• _EXERCISE OBJECTIVE_: Please return the data word for word and leave out any picture it contains.

(Collected data)
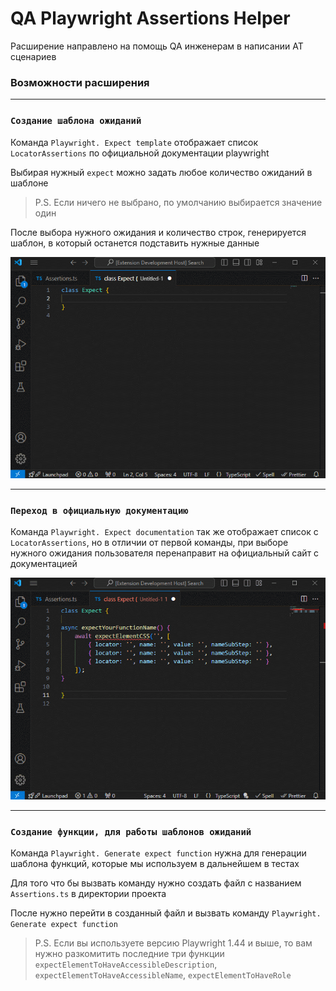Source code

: # QA Playwright Assertions Helper

Расширение направлено на помощь QA инженерам в написании АТ сценариев

### Возможности расширения
---
### `Создание шаблона ожиданий`

Команда `Playwright. Expect template` отображает список `LocatorAssertions` по официальной документации playwright

Выбирая нужный `expect` можно задать любое количество ожиданий в шаблоне
> P.S. Если ничего не выбрано, по умолчанию выбирается значение один

После выбора нужного ожидания и количество строк, генерируется шаблон, в который останется подставить нужные данные

![Выбор ожиданий](image/1.gif)

---
### `Переход в официальную документацию`

Команда `Playwright. Expect documentation` так же отображает список с `LocatorAssertions`, но в отличии от первой команды, при выборе нужного ожидания пользователя перенаправит на официальный сайт с документацией


![Выбор ожиданий](image/2.gif)

---
### `Создание функции, для работы шаблонов ожиданий`

Команда `Playwright. Generate expect function` нужна для генерации шаблона функций, которые мы используем в дальнейшем в тестах

Для того что бы вызвать команду нужно создать файл с названием `Assertions.ts` в директории проекта

После нужно перейти в созданный файл и вызвать команду `Playwright. Generate expect function`

> P.S. Если вы используете версию Playwright 1.44 и выше, то вам нужно разкомитить последние три функции `expectElementToHaveAccessibleDescription`, `expectElementToHaveAccessibleName`, `expectElementToHaveRole`
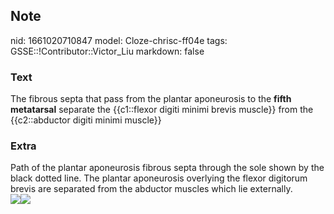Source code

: ## Note
nid: 1661020710847
model: Cloze-chrisc-ff04e
tags: GSSE::!Contributor::Victor_Liu
markdown: false

### Text
The fibrous septa that pass from the plantar aponeurosis to the
<b>fifth metatarsal</b> separate the {{c1::flexor digiti minimi
brevis muscle}} from the {{c2::abductor digiti minimi muscle}}

### Extra
<div>
  Path of the plantar aponeurosis fibrous septa through the sole
  shown by the black dotted line. The plantar aponeurosis overlying
  the flexor digitorum brevis are separated from the abductor
  muscles which lie externally.
</div><img src=
"paste-8a6dc0cb72a3dbff760906977659d1aad8cb192e.jpg"><img src= 
"paste-717db2c7e0920d6d02e1c22f7d5f8542c3b557cc.jpg">
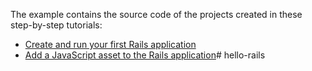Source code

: The example contains the source code of the projects created in these step-by-step tutorials: 

* [Create and run your first Rails application](https://www.jetbrains.com/help/ruby/create-and-run-your-first-project.html)
* [Add a JavaScript asset to the Rails application](https://www.jetbrains.com/help/ruby/add-a-javascript-asset-to-the-rails-application.html)# hello-rails
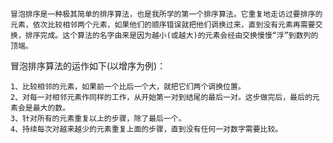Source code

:     冒泡排序是一种极其简单的排序算法，也是我所学的第一个排序算法。它重复地走访过要排序的元素，依次比较相邻两个元素，如果他们的顺序错误就把他们调换过来，直到没有元素再需要交换，排序完成。这个算法的名字由来是因为越小(或越大)的元素会经由交换慢慢“浮”到数列的顶端。

冒泡排序算法的运作如下(以增序为例)：

    1、比较相邻的元素，如果前一个比后一个大，就把它们两个调换位置。
    2、对每一对相邻元素作同样的工作，从开始第一对到结尾的最后一对。这步做完后，最后的元素会是最大的数。
    3、针对所有的元素重复以上的步骤，除了最后一个。
    4、持续每次对越来越少的元素重复上面的步骤，直到没有任何一对数字需要比较。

• _TASK OUTPUT_:
Source code

: # QA Playwright Assertions Helper

Расширение направлено на помощь QA инженерам в написании АТ сценариев

### Возможности расширения
---
### `Создание шаблона ожиданий`

Команда `Playwright. Expect template` отображает список `LocatorAssertions` по официальной документации playwright

Выбирая нужный `expect` можно задать любое количество ожиданий в шаблоне
> P.S. Если ничего не выбрано, по умолчанию выбирается значение один

После выбора нужного ожидания и количество строк, генерируется шаблон, в который останется подставить нужные данные

![Выбор ожиданий](image/1.gif)

---
### `Переход в официальную документацию`

Команда `Playwright. Expect documentation` так же отображает список с `LocatorAssertions`, но в отличии от первой команды, при выборе нужного ожидания пользователя перенаправит на официальный сайт с документацией


![Выбор ожиданий](image/2.gif)

---
### `Создание функции, для работы шаблонов ожиданий`

Команда `Playwright. Generate expect function` нужна для генерации шаблона функций, которые мы используем в дальнейшем в тестах

Для того что бы вызвать команду нужно создать файл с названием `Assertions.ts` в директории проекта

После нужно перейти в созданный файл и вызвать команду `Playwright. Generate expect function`

> P.S. Если вы используете версию Playwright 1.44 и выше, то вам нужно разкомитить последние три функции `expectElementToHaveAccessibleDescription`, `expectElementToHaveAccessibleName`, `expectElementToHaveRole`
Source code

: ## Note
nid: 1661020710847
model: Cloze-chrisc-ff04e
tags: GSSE::!Contributor::Victor_Liu
markdown: false

### Text
The fibrous septa that pass from the plantar aponeurosis to the
<b>fifth metatarsal</b> separate the {{c1::flexor digiti minimi
brevis muscle}} from the {{c2::abductor digiti minimi muscle}}

### Extra
<div>
  Path of the plantar aponeurosis fibrous septa through the sole
  shown by the black dotted line. The plantar aponeurosis overlying
  the flexor digitorum brevis are separated from the abductor
  muscles which lie externally.
</div><img src=
"paste-8a6dc0cb72a3dbff760906977659d1aad8cb192e.jpg"><img src= 
"paste-717db2c7e0920d6d02e1c22f7d5f8542c3b557cc.jpg">
Source code

: The example contains the source code of the projects created in these step-by-step tutorials: 

* [Create and run your first Rails application](https://www.jetbrains.com/help/ruby/create-and-run-your-first-project.html)
* [Add a JavaScript asset to the Rails application](https://www.jetbrains.com/help/ruby/add-a-javascript-asset-to-the-rails-application.html)# hello-rails
Source code

:     冒泡排序是一种极其简单的排序算法，也是我所学的第一个排序算法。它重复地走访过要排序的元素，依次比较相邻两个元素，如果他们的顺序错误就把他们调换过来，直到没有元素再需要交换，排序完成。这个算法的名字由来是因为越小(或越大)的元素会经由交换慢慢“浮”到数列的顶端。

冒泡排序算法的运作如下(以增序为例)：

    1、比较相邻的元素，如果前一个比后一个大，就把它们两个调换位置。
    2、对每一对相邻元素作同样的工作，从开始第一对到结尾的最后一对。这步做完后，最后的元素会是最大的数。
    3、针对所有的元素重复以上的步骤，除了最后一个。
    4、持续每次对越来越少的元素重复上面的步骤，直到没有任何一对数字需要比较。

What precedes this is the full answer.